Built for the USAAF and completed in 1943 Beccles (Ellough) airfield had the three concrete runway layout typical of many bomber airfields in East Anglia. Aerial view. It was allocated the airfield number 132. It is possible that Beccles was intended to be used by the 3rd Air Division, 95th Combat Wing. The 95th had two Bomber Groups, the 489th at Halesworth and the 491st at Metfield. Other Combat Wings had three Bomber Groups.
In the event USAAF had no use for the airfield so it passed briefly to RAF Bomber Command before passing to Coastal Command in August 1944. Until closure in 1945 the airfield was used by various RAF and FAA squadrons operating such diverse types as Warwick, Barracuda, Walrus, Swordfish, Sea Otter and Albacore on air-sea rescue and anti-shipping duties.
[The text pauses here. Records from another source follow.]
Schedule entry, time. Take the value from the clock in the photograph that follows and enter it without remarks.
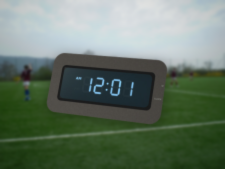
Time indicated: 12:01
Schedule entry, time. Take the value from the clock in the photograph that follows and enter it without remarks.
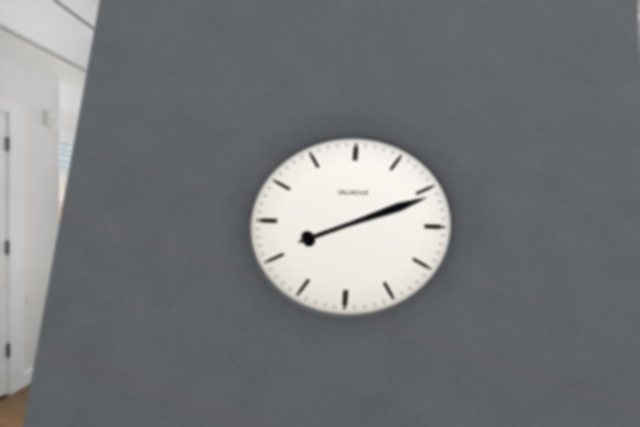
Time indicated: 8:11
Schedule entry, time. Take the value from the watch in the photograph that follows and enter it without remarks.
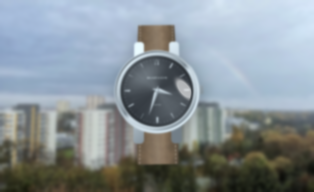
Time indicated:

At one time Beccles was called HMS Hornbill II.
One of Beccles few claims to fame is that in 1944 it was used by Mosquitos of 618 Squadron to practice dropping spinning bombs called 'Highball' which were a derivative of the bombs used by 617 Squadron to breach the dams. The use of 'Highball' is shown in the 1970 fictious film 'Mosquito Squadron' (marvellous wooden aircraft, terrible wooden actors).
After the war Beccles remained dormant until 1965 when it became a heliport serving North Sea oil rigs until that operation transferred to Norwich airport.
In 1997 Rainer Forster transferred his aircraft from Swanton Morley and began operating initially from a portacabin and a caravan. It has taken much hard work to get from those humble beginnings to the professional operation that now exists.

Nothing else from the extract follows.